Vanderbilt's approach includes a multidisciplinary team that will determine the safety of the new therapy, the efficacy of the procedure and the optimal delivery site of the cells.

While a patient is undergoing bypass surgery, the stem cell transplant team will harvest the bone marrow from the patient's hip. While the cells are being prepared, the surgeons will begin the bypass.

Once that is completed, the patient’s stem cells will be administered either down a catheter into the coronary artery where the cells will migrate into the tissue or injected directly into the myocardium or muscle of the heart.

“The bone marrow is enriched with endothelial progenitor cells (EPC),” said Vaughan. “It is thought that these cells can facilitate the growth of new blood vessels and augment the function of the heart.”

Vaughan, the C. Sidney Burwell Professor of Medicine and professor of Pharmacology, said the heart muscle regeneration therapy has several encouraging outcomes including its cost effectiveness and being better tolerated (no rejection issues).

“We have already begun getting phone calls from both physicians and patients alike inquiring if we have started using this therapy,” Vaughan said. “There is a lot of interest in the community centered around regeneration. It is debunking a longtime theory that injured heart muscle could not be repaired. This could be a lifeline for heart failure patients, whose lives are measured in years.”

Hatzopoulos' own lab has been studying pre-clinical disease models in mice, rabbits and pigs to show that the transplanted cells “stimulate the formation of new vessels that are necessary to restore blood supply to the injured organ.”

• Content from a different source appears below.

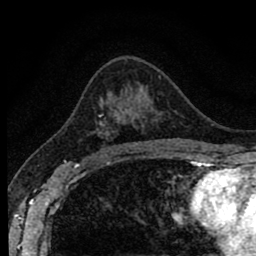
Breast MRI (dynamic contrast-enhanced), one axial slice; position 52 of 80 along the scan axis; cropped to one breast; dynamic contrast-enhanced series, time point 2 of 8 at this slice position (early post-contrast); 1.5 T; TE 2.7 ms, TR 6.6 ms; 2 mm slice thickness; 256 × 256 image matrix. Female patient.
Annotated regions visible in this slice (semi-automatically segmented with operator editing):
- enhancing-tissue mask used for the functional tumour volume (all voxels passing the contrast-enhancement thresholds inside the analysis volume; usually the tumour): box from (x=92, y=109) to (x=144, y=156) px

“To our surprise, we also found that the transplanted EPCs appear to act as biocatalysts rescuing dying cells, reducing inflammation and stimulating local repair and regeneration, he said.

Hatzopoulos is working on the molecular basis behind those beneficial effects with the hope of taking the information to create new ways to “prepare the patient's heart for cell transplantation or to engineer better stem cells for therapy.

“What is particularly rewarding to cardiologists and regenerative scientists is that cell therapy in the clinic has sprung directly from pre-clinical and clinical research within medical and biology departments around the world,” Hatzopoulos said.

Start-up funds for the study were provided by the Department of Medicine and the Vice-Chancellor's office. If accepted into the network Vanderbilt will receive $3.5 million to support the program over a five-year period.

Other members of the VUMC team include: Tom DiSalvo, M.D., medical director, Vanderbilt Heart Institute; Friedrich Schuening, M.D., Bone Marrow Transplantation; James Greelish, M.D., Cardiac Surgery; David Zhao, M.D., Ph.D., director, Cardiac Catheterization Laboratory; Pampee Young, M.D., Ph.D., assistant professor of Pathology, Frank Harrell Jr., Ph.D., chair of Biostatistics and Mark Lawson, M.D., Cardiac MRI.